The first crucial discovery we must each make in the course of our salvation is that it does indeed involve a real person: Jesus of Nazareth, the son of Mary and Joseph. Like the kings, we must come and see who this is, leaving behind our old comforts and assumptions, so that we too, like the magi, may be newly, and infinitely more, consoled and encouraged with the simple and wonderful discovery, that God is with us. Then, as we follow the story forward, we find how this divine presence is not simply foreign and terrible in its power, too great to embrace or fathom, but rather, that He is humble, the perfect example of life measured by obedience to the Father, and by extension, by honouring His earthly parents.

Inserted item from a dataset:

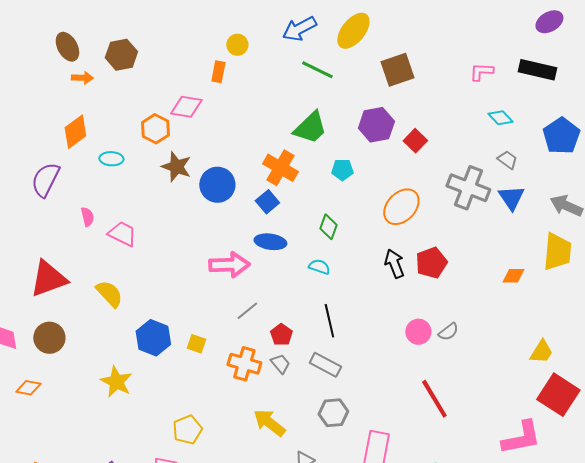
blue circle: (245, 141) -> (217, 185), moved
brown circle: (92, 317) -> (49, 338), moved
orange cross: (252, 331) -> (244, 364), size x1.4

We come to discover that in the most profound sense, the Messiah, who is King of kings and Lord of lords, is also, and in the first place, our neighbour. This is expressed in such a beautiful way in the miracle at Cana, Jesus graciously taking care for that most vital institution of every neighbourhood, marriage. The changing of water into wine precisely reveals how it is for the blessing and consolation of our human experience through the renewal of a redeeming divine grace, and not for any other purpose, that Christ is born. God is with us, and He is for us. This gracious care and presence is the context in which all His life and ministry unfolds, so that last week we saw how His teaching on the mountain, invoking the people to trust in God, immediately found its natural, practical, expression through miracles of healing.

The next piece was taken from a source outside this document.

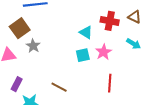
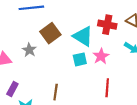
brown square: (20, 28) -> (50, 33), moved
cyan triangle: (86, 32) -> (83, 36), size x1.5
brown line: (59, 87) -> (56, 92), turned 70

And so today, we come to the remarkable miracle of the calming of the storm, and we are meant to see how crucial it is that this sheer expression of Christ’s divine authority appears only now, only after the humility of the stable and His childhood, His care for the people, and His goodwill present in the gifts of teaching and healing, have been made clear. In other words, His absolute authority, invested in Him by the Father before all things, and by which the world was made, His infinite freedom to govern and to move all things in their proper courses, is indeed a necessary, and fundamental, quality of His nature—and we must learn to devote ourselves to Him in these terms, for such He is. Yet we come to that vision of His unlimited divine power, only by way of the unfolding story of His humility, and His human kindness: we only come to know God through His love for us, and as we do, we find that power only has true significance as the working out of love. That is the sense of Paul’s admonition in today’s epistle: we may commit to the just administration of earthly powers, and ought to be subject to them, because their authority is a rightful expression of God’s loving care for us, present in every way, in all times and places. Law and order permits us to learn what it means, that the second commandment is like the first, to love our neighbour as ourself. For this is the divine identity which we find manifest in our Lord, that by His love, we are His neighbour—and so, too, this is the truth our lives come to reflect, as we learn to embrace His appearing.